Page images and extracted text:

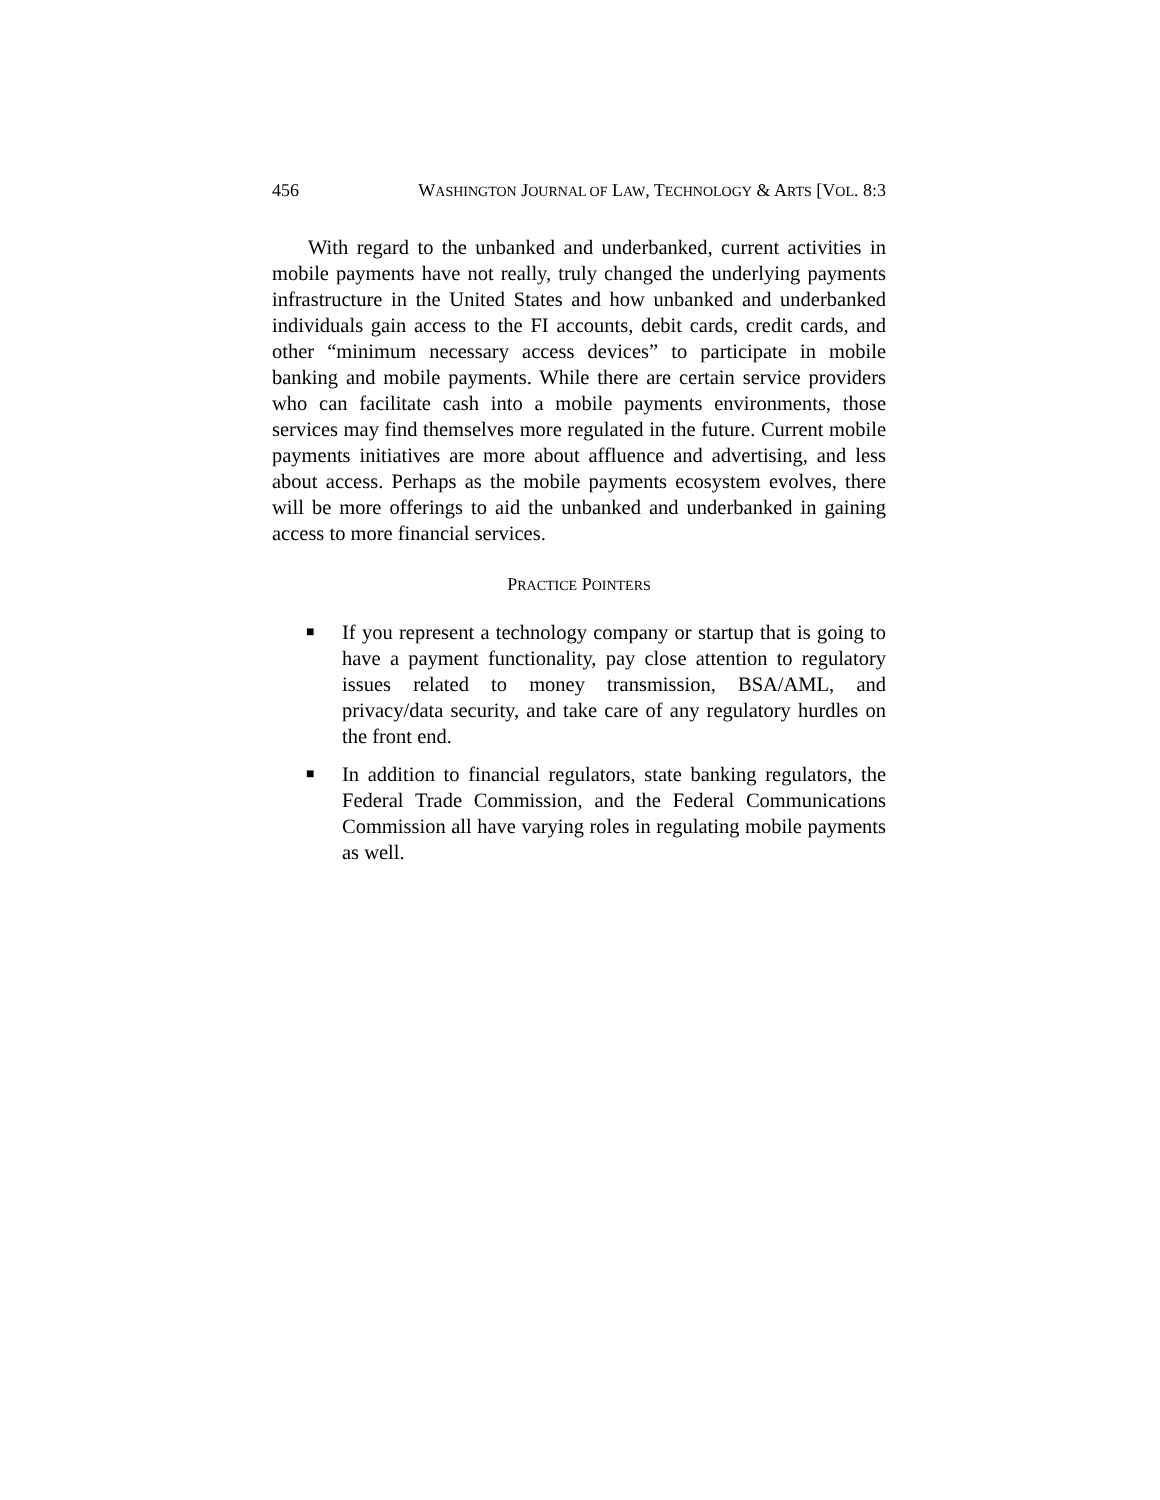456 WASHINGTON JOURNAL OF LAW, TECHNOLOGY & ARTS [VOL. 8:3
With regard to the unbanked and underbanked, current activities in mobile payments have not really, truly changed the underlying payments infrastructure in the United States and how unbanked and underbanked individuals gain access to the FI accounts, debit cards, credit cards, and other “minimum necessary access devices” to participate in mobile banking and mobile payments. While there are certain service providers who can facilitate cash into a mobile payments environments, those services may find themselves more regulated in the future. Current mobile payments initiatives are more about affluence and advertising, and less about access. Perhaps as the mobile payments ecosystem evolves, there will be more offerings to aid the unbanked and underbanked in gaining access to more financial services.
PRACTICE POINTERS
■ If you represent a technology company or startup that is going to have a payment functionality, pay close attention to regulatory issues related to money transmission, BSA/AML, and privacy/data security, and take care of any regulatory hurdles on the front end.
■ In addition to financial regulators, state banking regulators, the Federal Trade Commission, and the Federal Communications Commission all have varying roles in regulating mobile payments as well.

==

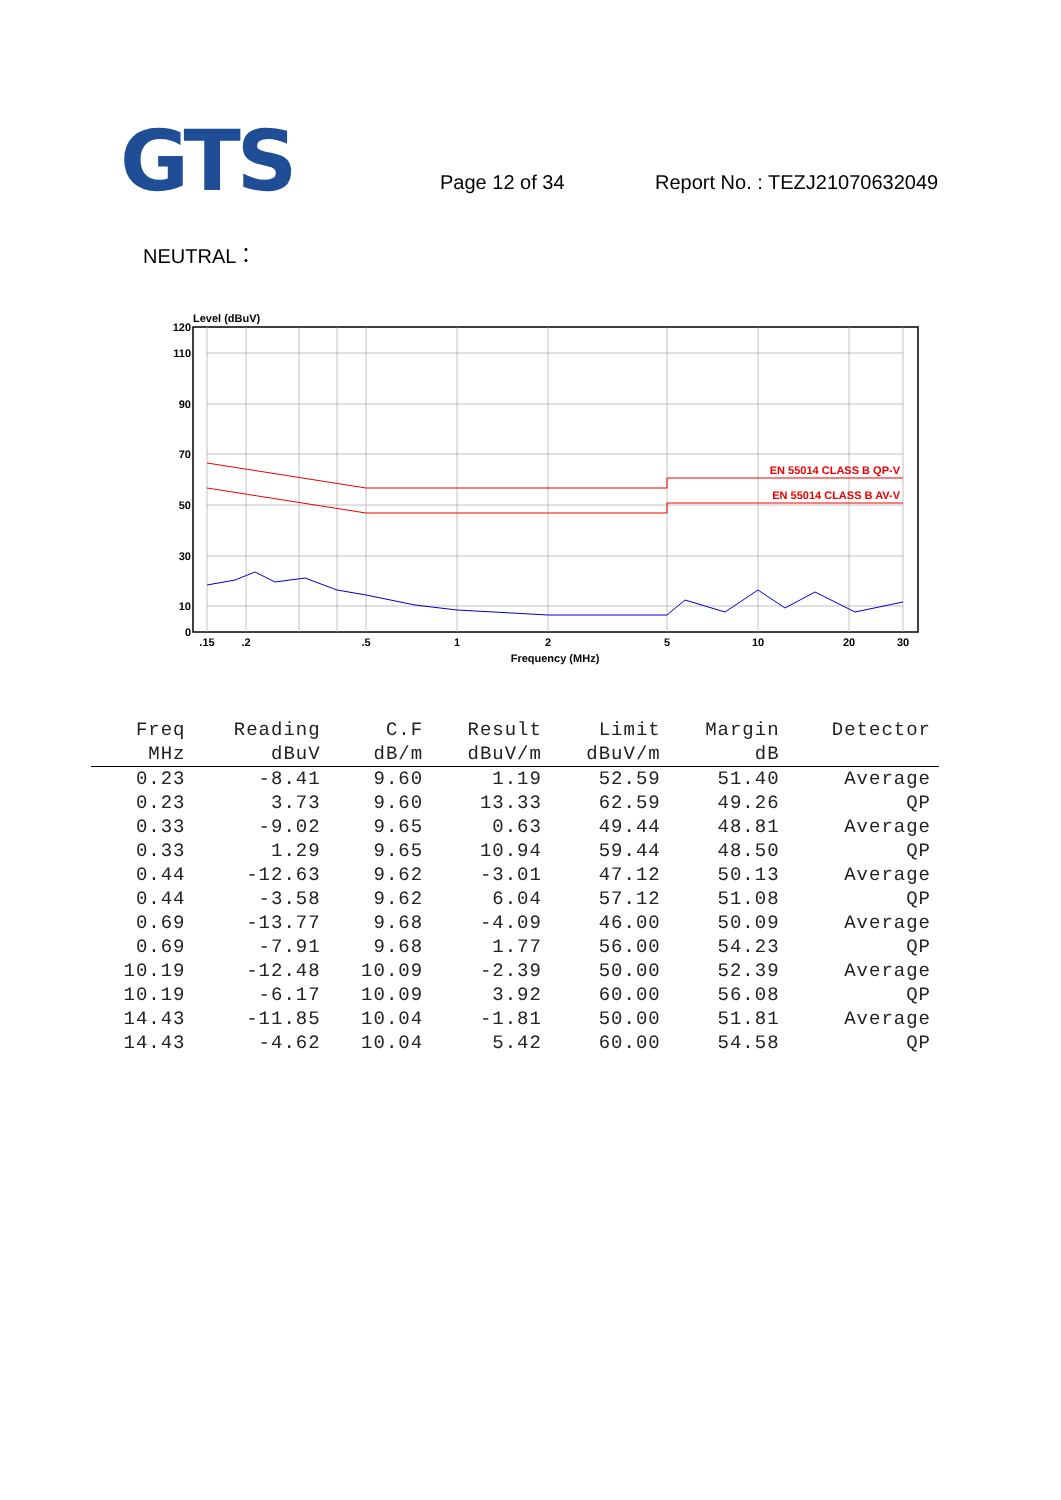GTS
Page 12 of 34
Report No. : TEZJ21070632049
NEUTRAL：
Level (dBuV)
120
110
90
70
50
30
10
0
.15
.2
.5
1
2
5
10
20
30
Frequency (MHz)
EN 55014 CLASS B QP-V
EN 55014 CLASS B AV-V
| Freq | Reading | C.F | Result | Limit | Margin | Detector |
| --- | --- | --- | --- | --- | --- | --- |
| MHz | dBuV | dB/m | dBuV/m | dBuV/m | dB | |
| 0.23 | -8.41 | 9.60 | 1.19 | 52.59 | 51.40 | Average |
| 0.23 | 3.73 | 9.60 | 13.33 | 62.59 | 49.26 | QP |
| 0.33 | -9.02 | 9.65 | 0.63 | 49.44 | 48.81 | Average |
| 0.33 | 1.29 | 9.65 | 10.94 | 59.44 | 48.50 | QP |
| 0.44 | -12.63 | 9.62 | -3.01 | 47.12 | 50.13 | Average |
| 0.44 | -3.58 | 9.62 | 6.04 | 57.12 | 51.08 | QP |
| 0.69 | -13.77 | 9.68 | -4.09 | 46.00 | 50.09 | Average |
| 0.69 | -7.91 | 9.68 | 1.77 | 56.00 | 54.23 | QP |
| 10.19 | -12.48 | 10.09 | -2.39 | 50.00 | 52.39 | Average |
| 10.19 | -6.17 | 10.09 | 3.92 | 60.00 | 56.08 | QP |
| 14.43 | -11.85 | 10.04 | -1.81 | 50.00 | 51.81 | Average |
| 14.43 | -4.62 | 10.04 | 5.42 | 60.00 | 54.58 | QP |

WORK TO BE COMPLETED:
Given the records above, return exactly the lines starting at the line containing "50.09 | Average |" and ending at the line containing "54.58 | QP |", including both.

EXERCISE OUTPUT:
| 0.69 | -13.77 | 9.68 | -4.09 | 46.00 | 50.09 | Average |
| 0.69 | -7.91 | 9.68 | 1.77 | 56.00 | 54.23 | QP |
| 10.19 | -12.48 | 10.09 | -2.39 | 50.00 | 52.39 | Average |
| 10.19 | -6.17 | 10.09 | 3.92 | 60.00 | 56.08 | QP |
| 14.43 | -11.85 | 10.04 | -1.81 | 50.00 | 51.81 | Average |
| 14.43 | -4.62 | 10.04 | 5.42 | 60.00 | 54.58 | QP |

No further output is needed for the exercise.